# DIRECTIONS FOR THIS TASK
If a line below contains the word "BLACK", count it. Please give the total and nothing else.

# Entries taken from a collection
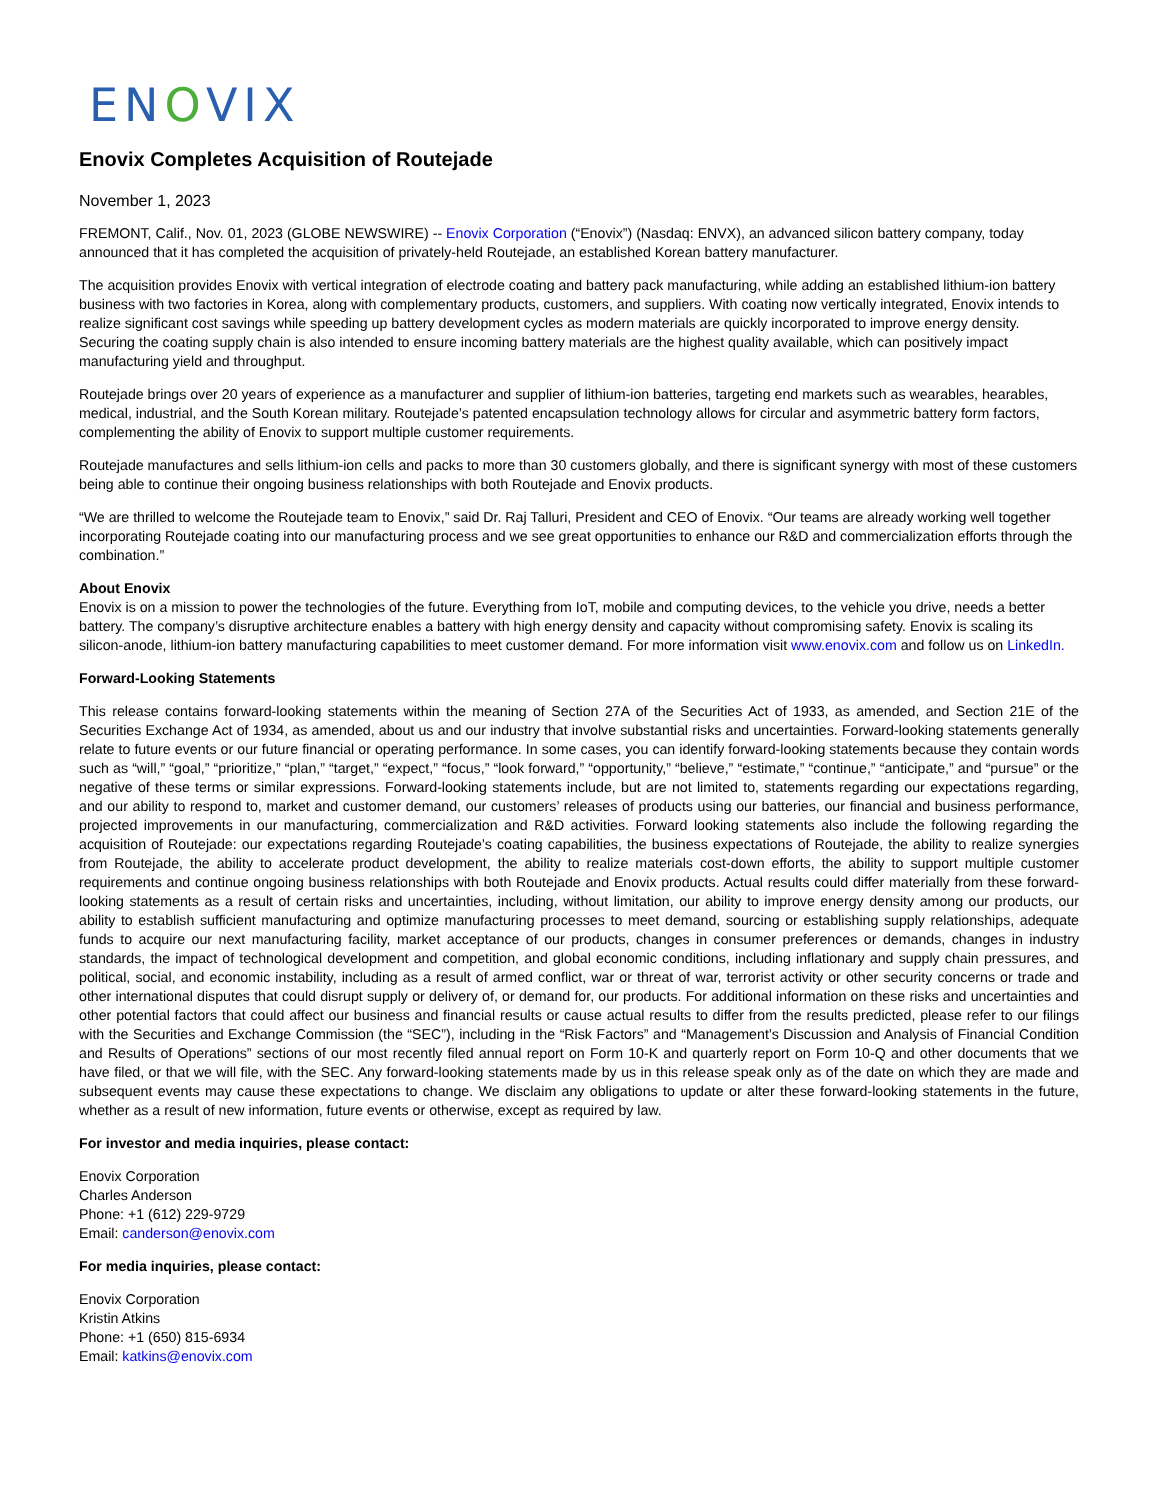ENOVIX
Enovix Completes Acquisition of Routejade
November 1, 2023
FREMONT, Calif., Nov. 01, 2023 (GLOBE NEWSWIRE) -- Enovix Corporation (“Enovix”) (Nasdaq: ENVX), an advanced silicon battery company, today announced that it has completed the acquisition of privately-held Routejade, an established Korean battery manufacturer.
The acquisition provides Enovix with vertical integration of electrode coating and battery pack manufacturing, while adding an established lithium-ion battery business with two factories in Korea, along with complementary products, customers, and suppliers. With coating now vertically integrated, Enovix intends to realize significant cost savings while speeding up battery development cycles as modern materials are quickly incorporated to improve energy density. Securing the coating supply chain is also intended to ensure incoming battery materials are the highest quality available, which can positively impact manufacturing yield and throughput.
Routejade brings over 20 years of experience as a manufacturer and supplier of lithium-ion batteries, targeting end markets such as wearables, hearables, medical, industrial, and the South Korean military. Routejade’s patented encapsulation technology allows for circular and asymmetric battery form factors, complementing the ability of Enovix to support multiple customer requirements.
Routejade manufactures and sells lithium-ion cells and packs to more than 30 customers globally, and there is significant synergy with most of these customers being able to continue their ongoing business relationships with both Routejade and Enovix products.
“We are thrilled to welcome the Routejade team to Enovix,” said Dr. Raj Talluri, President and CEO of Enovix. “Our teams are already working well together incorporating Routejade coating into our manufacturing process and we see great opportunities to enhance our R&D and commercialization efforts through the combination.”
About Enovix
Enovix is on a mission to power the technologies of the future. Everything from IoT, mobile and computing devices, to the vehicle you drive, needs a better battery. The company’s disruptive architecture enables a battery with high energy density and capacity without compromising safety. Enovix is scaling its silicon-anode, lithium-ion battery manufacturing capabilities to meet customer demand. For more information visit www.enovix.com and follow us on LinkedIn.
Forward-Looking Statements
This release contains forward-looking statements within the meaning of Section 27A of the Securities Act of 1933, as amended, and Section 21E of the Securities Exchange Act of 1934, as amended, about us and our industry that involve substantial risks and uncertainties. Forward-looking statements generally relate to future events or our future financial or operating performance. In some cases, you can identify forward-looking statements because they contain words such as “will,” “goal,” “prioritize,” “plan,” “target,” “expect,” “focus,” “look forward,” “opportunity,” “believe,” “estimate,” “continue,” “anticipate,” and “pursue” or the negative of these terms or similar expressions. Forward-looking statements include, but are not limited to, statements regarding our expectations regarding, and our ability to respond to, market and customer demand, our customers’ releases of products using our batteries, our financial and business performance, projected improvements in our manufacturing, commercialization and R&D activities. Forward looking statements also include the following regarding the acquisition of Routejade: our expectations regarding Routejade’s coating capabilities, the business expectations of Routejade, the ability to realize synergies from Routejade, the ability to accelerate product development, the ability to realize materials cost-down efforts, the ability to support multiple customer requirements and continue ongoing business relationships with both Routejade and Enovix products. Actual results could differ materially from these forward-looking statements as a result of certain risks and uncertainties, including, without limitation, our ability to improve energy density among our products, our ability to establish sufficient manufacturing and optimize manufacturing processes to meet demand, sourcing or establishing supply relationships, adequate funds to acquire our next manufacturing facility, market acceptance of our products, changes in consumer preferences or demands, changes in industry standards, the impact of technological development and competition, and global economic conditions, including inflationary and supply chain pressures, and political, social, and economic instability, including as a result of armed conflict, war or threat of war, terrorist activity or other security concerns or trade and other international disputes that could disrupt supply or delivery of, or demand for, our products. For additional information on these risks and uncertainties and other potential factors that could affect our business and financial results or cause actual results to differ from the results predicted, please refer to our filings with the Securities and Exchange Commission (the “SEC”), including in the “Risk Factors” and “Management’s Discussion and Analysis of Financial Condition and Results of Operations” sections of our most recently filed annual report on Form 10-K and quarterly report on Form 10-Q and other documents that we have filed, or that we will file, with the SEC. Any forward-looking statements made by us in this release speak only as of the date on which they are made and subsequent events may cause these expectations to change. We disclaim any obligations to update or alter these forward-looking statements in the future, whether as a result of new information, future events or otherwise, except as required by law.
For investor and media inquiries, please contact:
Enovix Corporation
Charles Anderson
Phone: +1 (612) 229-9729
Email: canderson@enovix.com
For media inquiries, please contact:
Enovix Corporation
Kristin Atkins
Phone: +1 (650) 815-6934
Email: katkins@enovix.com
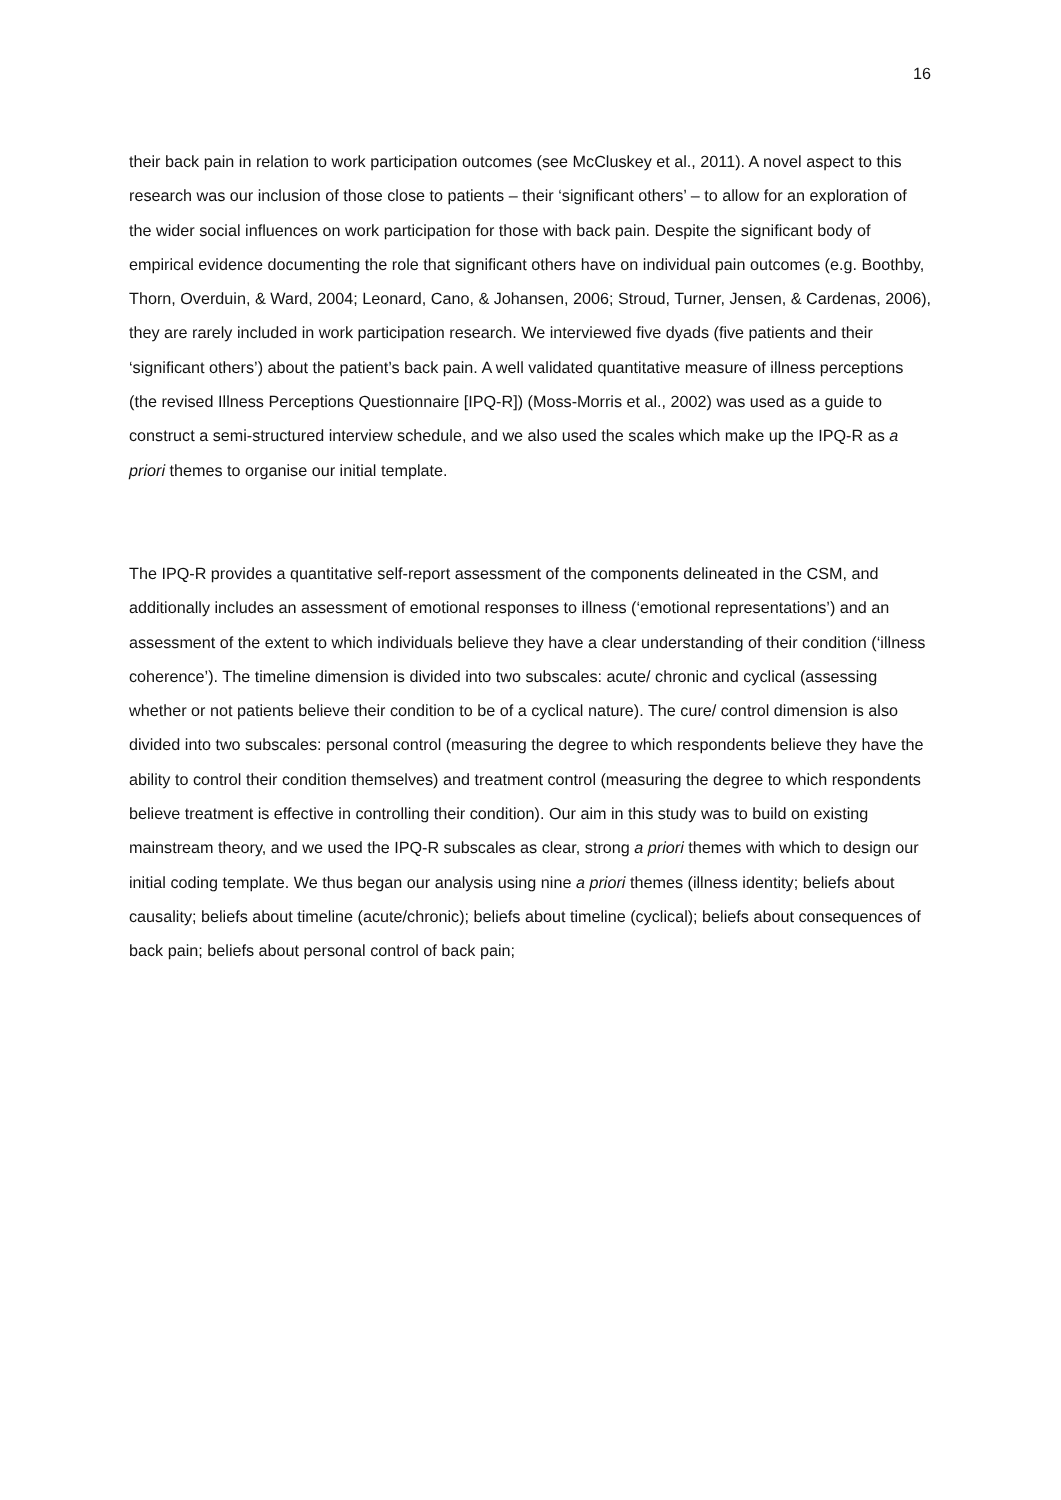16
their back pain in relation to work participation outcomes (see McCluskey et al., 2011). A novel aspect to this research was our inclusion of those close to patients – their ‘significant others’ – to allow for an exploration of the wider social influences on work participation for those with back pain. Despite the significant body of empirical evidence documenting the role that significant others have on individual pain outcomes (e.g. Boothby, Thorn, Overduin, & Ward, 2004; Leonard, Cano, & Johansen, 2006; Stroud, Turner, Jensen, & Cardenas, 2006), they are rarely included in work participation research. We interviewed five dyads (five patients and their ‘significant others’) about the patient’s back pain. A well validated quantitative measure of illness perceptions (the revised Illness Perceptions Questionnaire [IPQ-R]) (Moss-Morris et al., 2002) was used as a guide to construct a semi-structured interview schedule, and we also used the scales which make up the IPQ-R as a priori themes to organise our initial template.
The IPQ-R provides a quantitative self-report assessment of the components delineated in the CSM, and additionally includes an assessment of emotional responses to illness (‘emotional representations’) and an assessment of the extent to which individuals believe they have a clear understanding of their condition (‘illness coherence’). The timeline dimension is divided into two subscales: acute/ chronic and cyclical (assessing whether or not patients believe their condition to be of a cyclical nature). The cure/ control dimension is also divided into two subscales: personal control (measuring the degree to which respondents believe they have the ability to control their condition themselves) and treatment control (measuring the degree to which respondents believe treatment is effective in controlling their condition). Our aim in this study was to build on existing mainstream theory, and we used the IPQ-R subscales as clear, strong a priori themes with which to design our initial coding template. We thus began our analysis using nine a priori themes (illness identity; beliefs about causality; beliefs about timeline (acute/chronic); beliefs about timeline (cyclical); beliefs about consequences of back pain; beliefs about personal control of back pain;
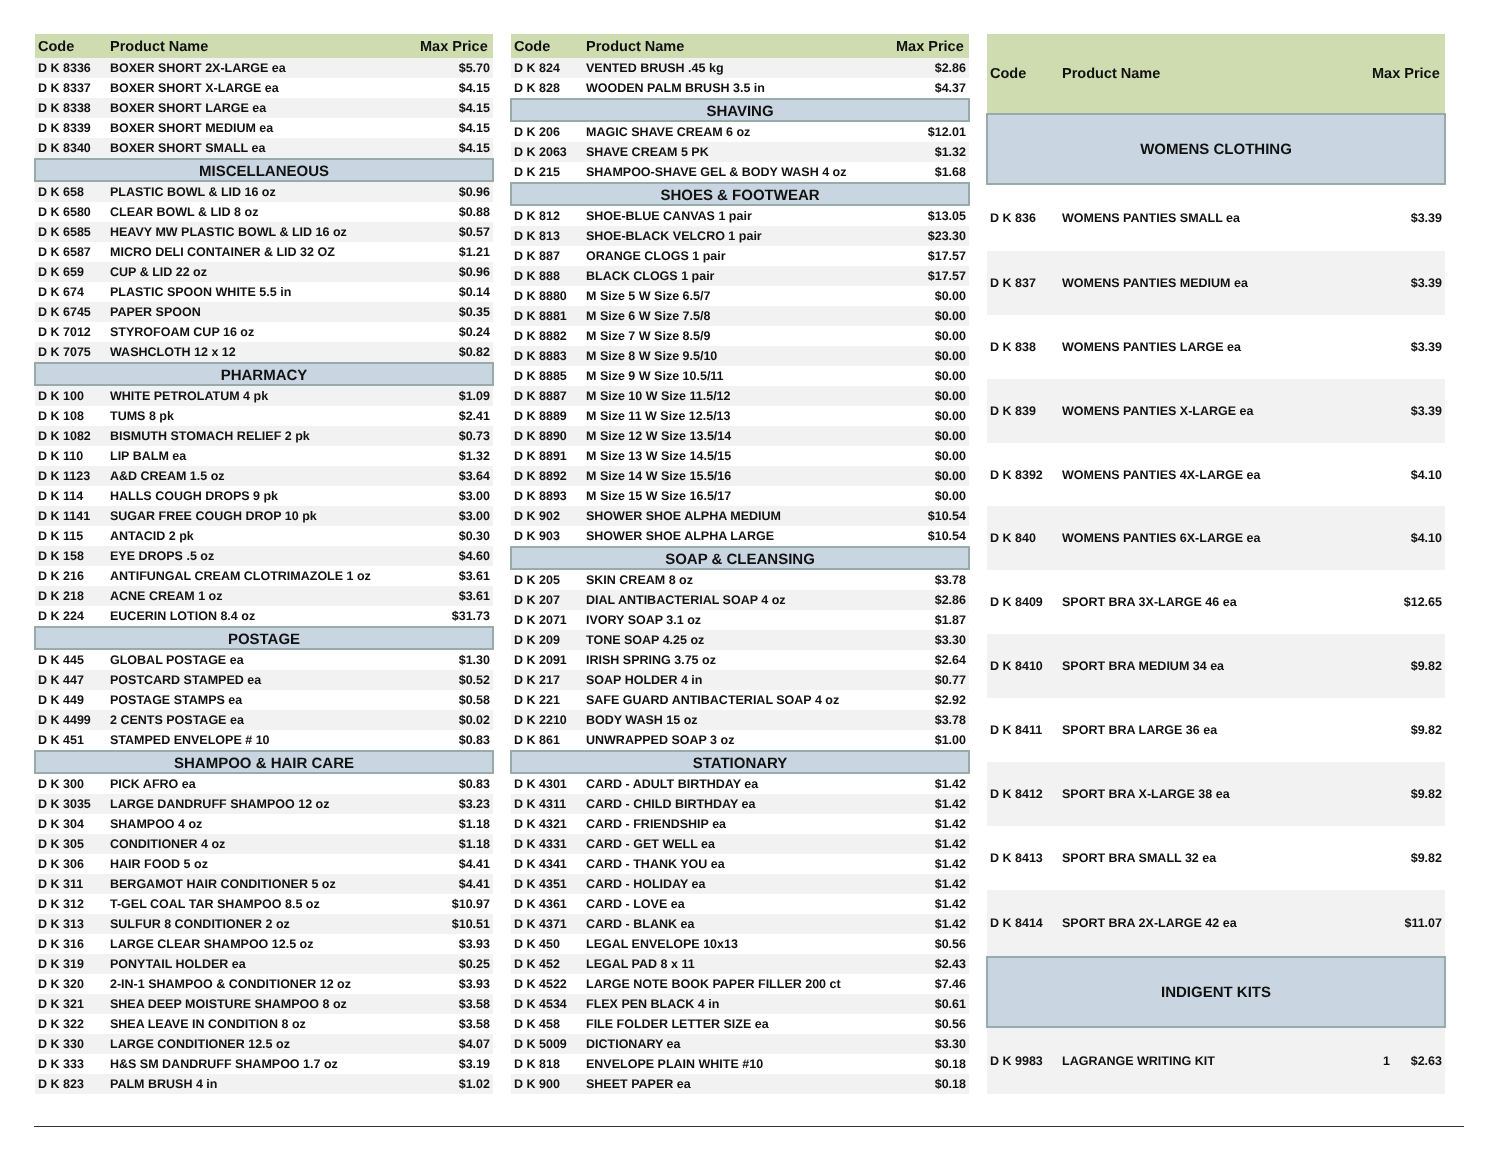| Code | Product Name | Max Price |
| --- | --- | --- |
| D K 8336 | BOXER SHORT 2X-LARGE ea | $5.70 |
| D K 8337 | BOXER SHORT X-LARGE ea | $4.15 |
| D K 8338 | BOXER SHORT LARGE ea | $4.15 |
| D K 8339 | BOXER SHORT MEDIUM ea | $4.15 |
| D K 8340 | BOXER SHORT SMALL ea | $4.15 |
| MISCELLANEOUS | | |
| D K 658 | PLASTIC BOWL & LID 16 oz | $0.96 |
| D K 6580 | CLEAR BOWL & LID 8 oz | $0.88 |
| D K 6585 | HEAVY MW PLASTIC BOWL & LID 16 oz | $0.57 |
| D K 6587 | MICRO DELI CONTAINER & LID 32 OZ | $1.21 |
| D K 659 | CUP & LID 22 oz | $0.96 |
| D K 674 | PLASTIC SPOON WHITE 5.5 in | $0.14 |
| D K 6745 | PAPER SPOON | $0.35 |
| D K 7012 | STYROFOAM CUP 16 oz | $0.24 |
| D K 7075 | WASHCLOTH 12 x 12 | $0.82 |
| PHARMACY | | |
| D K 100 | WHITE PETROLATUM 4 pk | $1.09 |
| D K 108 | TUMS 8 pk | $2.41 |
| D K 1082 | BISMUTH STOMACH RELIEF 2 pk | $0.73 |
| D K 110 | LIP BALM ea | $1.32 |
| D K 1123 | A&D CREAM 1.5 oz | $3.64 |
| D K 114 | HALLS COUGH DROPS 9 pk | $3.00 |
| D K 1141 | SUGAR FREE COUGH DROP 10 pk | $3.00 |
| D K 115 | ANTACID 2 pk | $0.30 |
| D K 158 | EYE DROPS .5 oz | $4.60 |
| D K 216 | ANTIFUNGAL CREAM CLOTRIMAZOLE 1 oz | $3.61 |
| D K 218 | ACNE CREAM 1 oz | $3.61 |
| D K 224 | EUCERIN LOTION 8.4 oz | $31.73 |
| POSTAGE | | |
| D K 445 | GLOBAL POSTAGE ea | $1.30 |
| D K 447 | POSTCARD STAMPED ea | $0.52 |
| D K 449 | POSTAGE STAMPS ea | $0.58 |
| D K 4499 | 2 CENTS POSTAGE ea | $0.02 |
| D K 451 | STAMPED ENVELOPE # 10 | $0.83 |
| SHAMPOO & HAIR CARE | | |
| D K 300 | PICK AFRO ea | $0.83 |
| D K 3035 | LARGE DANDRUFF SHAMPOO 12 oz | $3.23 |
| D K 304 | SHAMPOO 4 oz | $1.18 |
| D K 305 | CONDITIONER 4 oz | $1.18 |
| D K 306 | HAIR FOOD 5 oz | $4.41 |
| D K 311 | BERGAMOT HAIR CONDITIONER 5 oz | $4.41 |
| D K 312 | T-GEL COAL TAR SHAMPOO 8.5 oz | $10.97 |
| D K 313 | SULFUR 8 CONDITIONER 2 oz | $10.51 |
| D K 316 | LARGE CLEAR SHAMPOO 12.5 oz | $3.93 |
| D K 319 | PONYTAIL HOLDER ea | $0.25 |
| D K 320 | 2-IN-1 SHAMPOO & CONDITIONER 12 oz | $3.93 |
| D K 321 | SHEA DEEP MOISTURE SHAMPOO 8 oz | $3.58 |
| D K 322 | SHEA LEAVE IN CONDITION 8 oz | $3.58 |
| D K 330 | LARGE CONDITIONER 12.5 oz | $4.07 |
| D K 333 | H&S SM DANDRUFF SHAMPOO 1.7 oz | $3.19 |
| D K 823 | PALM BRUSH 4 in | $1.02 |
| Code | Product Name | Max Price |
| --- | --- | --- |
| D K 824 | VENTED BRUSH .45 kg | $2.86 |
| D K 828 | WOODEN PALM BRUSH 3.5 in | $4.37 |
| SHAVING | | |
| D K 206 | MAGIC SHAVE CREAM 6 oz | $12.01 |
| D K 2063 | SHAVE CREAM 5 PK | $1.32 |
| D K 215 | SHAMPOO-SHAVE GEL & BODY WASH 4 oz | $1.68 |
| SHOES & FOOTWEAR | | |
| D K 812 | SHOE-BLUE CANVAS 1 pair | $13.05 |
| D K 813 | SHOE-BLACK VELCRO 1 pair | $23.30 |
| D K 887 | ORANGE CLOGS 1 pair | $17.57 |
| D K 888 | BLACK CLOGS 1 pair | $17.57 |
| D K 8880 | M Size 5 W Size 6.5/7 | $0.00 |
| D K 8881 | M Size 6 W Size 7.5/8 | $0.00 |
| D K 8882 | M Size 7 W Size 8.5/9 | $0.00 |
| D K 8883 | M Size 8 W Size 9.5/10 | $0.00 |
| D K 8885 | M Size 9 W Size 10.5/11 | $0.00 |
| D K 8887 | M Size 10 W Size 11.5/12 | $0.00 |
| D K 8889 | M Size 11 W Size 12.5/13 | $0.00 |
| D K 8890 | M Size 12 W Size 13.5/14 | $0.00 |
| D K 8891 | M Size 13 W Size 14.5/15 | $0.00 |
| D K 8892 | M Size 14 W Size 15.5/16 | $0.00 |
| D K 8893 | M Size 15 W Size 16.5/17 | $0.00 |
| D K 902 | SHOWER SHOE ALPHA MEDIUM | $10.54 |
| D K 903 | SHOWER SHOE ALPHA LARGE | $10.54 |
| SOAP & CLEANSING | | |
| D K 205 | SKIN CREAM 8 oz | $3.78 |
| D K 207 | DIAL ANTIBACTERIAL SOAP 4 oz | $2.86 |
| D K 2071 | IVORY SOAP 3.1 oz | $1.87 |
| D K 209 | TONE SOAP 4.25 oz | $3.30 |
| D K 2091 | IRISH SPRING 3.75 oz | $2.64 |
| D K 217 | SOAP HOLDER 4 in | $0.77 |
| D K 221 | SAFE GUARD ANTIBACTERIAL SOAP 4 oz | $2.92 |
| D K 2210 | BODY WASH 15 oz | $3.78 |
| D K 861 | UNWRAPPED SOAP 3 oz | $1.00 |
| STATIONARY | | |
| D K 4301 | CARD - ADULT BIRTHDAY ea | $1.42 |
| D K 4311 | CARD - CHILD BIRTHDAY ea | $1.42 |
| D K 4321 | CARD - FRIENDSHIP ea | $1.42 |
| D K 4331 | CARD - GET WELL ea | $1.42 |
| D K 4341 | CARD - THANK YOU ea | $1.42 |
| D K 4351 | CARD - HOLIDAY ea | $1.42 |
| D K 4361 | CARD - LOVE ea | $1.42 |
| D K 4371 | CARD - BLANK ea | $1.42 |
| D K 450 | LEGAL ENVELOPE 10x13 | $0.56 |
| D K 452 | LEGAL PAD 8 x 11 | $2.43 |
| D K 4522 | LARGE NOTE BOOK PAPER FILLER 200 ct | $7.46 |
| D K 4534 | FLEX PEN BLACK 4 in | $0.61 |
| D K 458 | FILE FOLDER LETTER SIZE ea | $0.56 |
| D K 5009 | DICTIONARY ea | $3.30 |
| D K 818 | ENVELOPE PLAIN WHITE #10 | $0.18 |
| D K 900 | SHEET PAPER ea | $0.18 |
| Code | Product Name | Max Price |
| --- | --- | --- |
| WOMENS CLOTHING | | |
| D K 836 | WOMENS PANTIES SMALL ea | $3.39 |
| D K 837 | WOMENS PANTIES MEDIUM ea | $3.39 |
| D K 838 | WOMENS PANTIES LARGE ea | $3.39 |
| D K 839 | WOMENS PANTIES X-LARGE ea | $3.39 |
| D K 8392 | WOMENS PANTIES 4X-LARGE ea | $4.10 |
| D K 840 | WOMENS PANTIES 6X-LARGE ea | $4.10 |
| D K 8409 | SPORT BRA 3X-LARGE 46 ea | $12.65 |
| D K 8410 | SPORT BRA MEDIUM 34 ea | $9.82 |
| D K 8411 | SPORT BRA LARGE 36 ea | $9.82 |
| D K 8412 | SPORT BRA X-LARGE 38 ea | $9.82 |
| D K 8413 | SPORT BRA SMALL 32 ea | $9.82 |
| D K 8414 | SPORT BRA 2X-LARGE 42 ea | $11.07 |
| INDIGENT KITS | | |
| D K 9983 | LAGRANGE WRITING KIT | 1 $2.63 |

# RESPONSE AREA
3